WORK INSTRUCTIONS
(1) Repeat the passage of the SRILM forum thread on sentence and word log-probabilities between "Such that I" and "that idea ?", inclusive.
(2) In the SRILM forum thread on sentence and word log-probabilities, what does Eric say may be necessary because not all discounting methods accept float counts?
(3) Write the next part of the SRILM forum thread on turning sentence log-probabilities into word log-probabilities, picking up after its final line.

From logproba on sentences to logproba on words

Wed Jan 30 06:45:09 PST 2008

Thanks Eric for your response.

The problem with doing that is that it supposes an equally  
redistributed probability for all n-grams of a sentence. Adding a 1  
for unigram and for a bi-gram means that the 2 grams contribute  
equiprobably to the sentence probability while that's not true.
May be I should first compute the probability of each word.

1/ ngram-count corpus.txt -lm wordmodel.lm

2/ ngram -lm wordmodel.lm -ppl corpus.txt -debug 2

Such that I obtain now for each word of the corpus the log- 
probability. (without taking into account OOV words)
And then for taking into account the priors  proba (of sentences)  
simply multiply each word by the sum of probabilities of sentences it  
appears into.

Do you agree with that idea ?

Le 29-janv.-08 à 20:37, Joanis, Eric a écrit :

> Dear Amin,
>
> I would use a variant of 2):  produce a count file, and *replace* the
> counts by the sum of probabilities of the sentences where a given n- 
> gram
> occurs.
>
> The default way to count adds 1 for each occurrence, which makes sense
> when the distribution is assumed to be uniform over the observed data.
> With your data, you can replace these 1's by the actual probability
> figures you have.  You may have to worry about underflow issues when
> tallying small numbers, but otherwise the process should be simple
> enough.  You may also need to renormalize all the counts so that the
> smallest count be equal to 1, depending on which discounting scheme  
> you
> use.  Not all discounting methods take float counts, so rounding may
> also be necessary.
>
> By the way, with your modified definition of the problem, I would
> probably write my own program to build the count file, and then invoke
> the SRILM utilities afterwards for building the LM from the counts.

ENTRIES PROVIDED
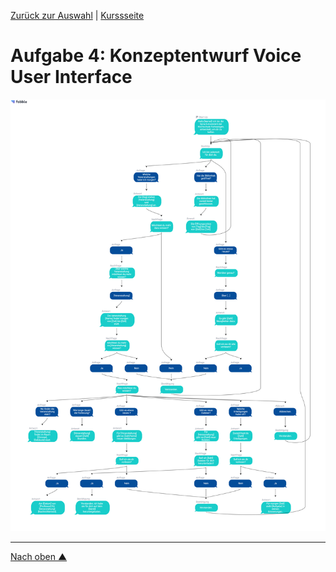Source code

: [Zurück zur Auswahl](https://gionegel.github.io/IFD-WiSe20-21/) | [Kurssseite](https://webuser.hs-furtwangen.de/~rag/lehre/WiSe20-21/IFD/Kursinhalt/Team/)

# Aufgabe 4: Konzeptentwurf Voice User Interface

![Preview](task-4.jpg)

---
[Nach oben &#x25B2;](#top)
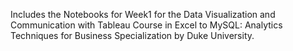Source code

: Includes the Notebooks for Week1 for the Data Visualization and Communication with Tableau Course in Excel to MySQL: Analytics Techniques for Business Specialization by Duke University.
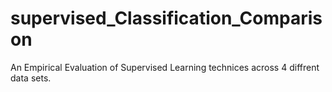 # supervised_Classification_Comparison
An Empirical Evaluation of Supervised Learning technices across 4 diffrent data sets.
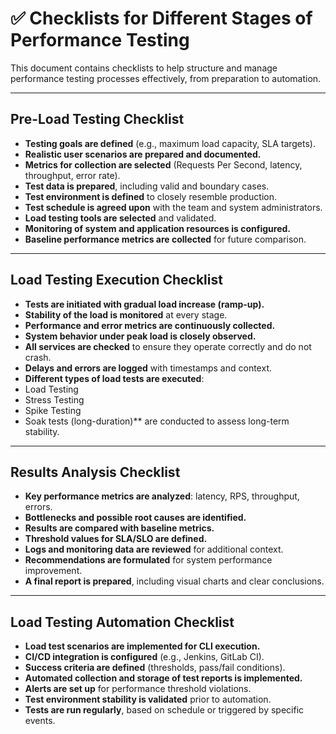 # ✅ Checklists for Different Stages of Performance Testing

This document contains checklists to help structure and manage performance testing processes effectively, from preparation to automation.

---

##  Pre-Load Testing Checklist

-  **Testing goals are defined** (e.g., maximum load capacity, SLA targets).
-  **Realistic user scenarios are prepared and documented.**
-  **Metrics for collection are selected** (Requests Per Second, latency, throughput, error rate).
-  **Test data is prepared**, including valid and boundary cases.
-  **Test environment is defined** to closely resemble production.
-  **Test schedule is agreed upon** with the team and system administrators.
-  **Load testing tools are selected** and validated.
-  **Monitoring of system and application resources is configured.**
-  **Baseline performance metrics are collected** for future comparison.

---

##  Load Testing Execution Checklist

-  **Tests are initiated with gradual load increase (ramp-up).**
-  **Stability of the load is monitored** at every stage.
-  **Performance and error metrics are continuously collected.**
-  **System behavior under peak load is closely observed.**
-  **All services are checked** to ensure they operate correctly and do not crash.
-  **Delays and errors are logged** with timestamps and context.
-  **Different types of load tests are executed**:  
  - Load Testing  
  - Stress Testing  
  - Spike Testing
  - Soak tests (long-duration)** are conducted to assess long-term stability.

---

##  Results Analysis Checklist

-  **Key performance metrics are analyzed**: latency, RPS, throughput, errors.
-  **Bottlenecks and possible root causes are identified.**
-  **Results are compared with baseline metrics.**
-  **Threshold values for SLA/SLO are defined.**
-  **Logs and monitoring data are reviewed** for additional context.
-  **Recommendations are formulated** for system performance improvement.
-  **A final report is prepared**, including visual charts and clear conclusions.

---

##  Load Testing Automation Checklist

-  **Load test scenarios are implemented for CLI execution.**
-  **CI/CD integration is configured** (e.g., Jenkins, GitLab CI).
-  **Success criteria are defined** (thresholds, pass/fail conditions).
-  **Automated collection and storage of test reports is implemented.**
-  **Alerts are set up** for performance threshold violations.
-  **Test environment stability is validated** prior to automation.
-  **Tests are run regularly**, based on schedule or triggered by specific events.
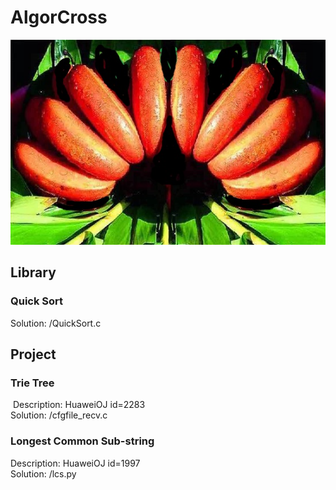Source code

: # AlgorCross
![banwei LOGO](/banwei.jpg)

## Library
### Quick Sort  
  Solution: /QuickSort.c
## Project
### Trie Tree  
  Description: HuaweiOJ id=2283  
  Solution: /cfgfile_recv.c  
### Longest Common Sub-string
  Description: HuaweiOJ id=1997  
  Solution: /lcs.py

PER-TASK ANSWERS
(1)
Such that I obtain now for each word of the corpus the log- 
probability. (without taking into account OOV words)
And then for taking into account the priors  proba (of sentences)  
simply multiply each word by the sum of probabilities of sentences it  
appears into.

Do you agree with that idea ?

(2) Rounding may be necessary.

(3)
>
> Cheers,
>
> Eric
>
> ____________________________________________________
> Eric Joanis
> CNRC - ITI - GTLI | NRC - IIT - ILT
>
>
>> -----Original Message-----
>> From: owner-srilm-user at speech.sri.com
>> [mailto:owner-srilm-user at speech.sri.com] On Behalf Of Amin Mantrach
>> Sent: January 29, 2008 1:35 PM
>> To: srilm-user at speech.sri.com
>> Subject: Fw: From logproba on sentences to logproba on words
>>
>>
>> Apparently my question doesn't meet any answer, so I'll
>> reformulate it
>> in order to be more clear.
>>
>> Actually, I want to create an LM model with the command > # ngram-
>> count -text textfile -lm lmfile
>>
>>
>> In the case I'm concerned with I dispose of the
>> log-probabilities for
>> every sentences  of appearing. The same that you can obtain from
>> (#ngram -lm lm_file -debug 1 -ppl testfile)
>>
>> What I want to do ? Create a new LM file build from probabilities on
>> sentences I have.
>>
>> Current ideas :
>>
>> 1 / Produce a text file with the sentences. Each sentence can appear
>> in file multiple times. It will appear in fact exactly n
>> times.  Where
>> n = exp(log-proba of the sentence)*1000) (Rounded to integer).
>>
>> And then simply :  ngram-count -text newtextsentences -lm new_lm
>>
>> 2 /  Produce a count file (with only the counts needed (of
>> the highest
>> order, etc.) and for each n-gram multiply the nb of
>> occurrence by the
>> sum of proba of the sentences it belongs to.
>> This methods is clearly not fair.
>>
>>
>> Can you answer me if one of those ideas are correct. If not
>> how should
>> I proceed.
>>
>>
>> I hope the question in now clear enough.
>>
>> Thanks a lot for your help.
>> Amin.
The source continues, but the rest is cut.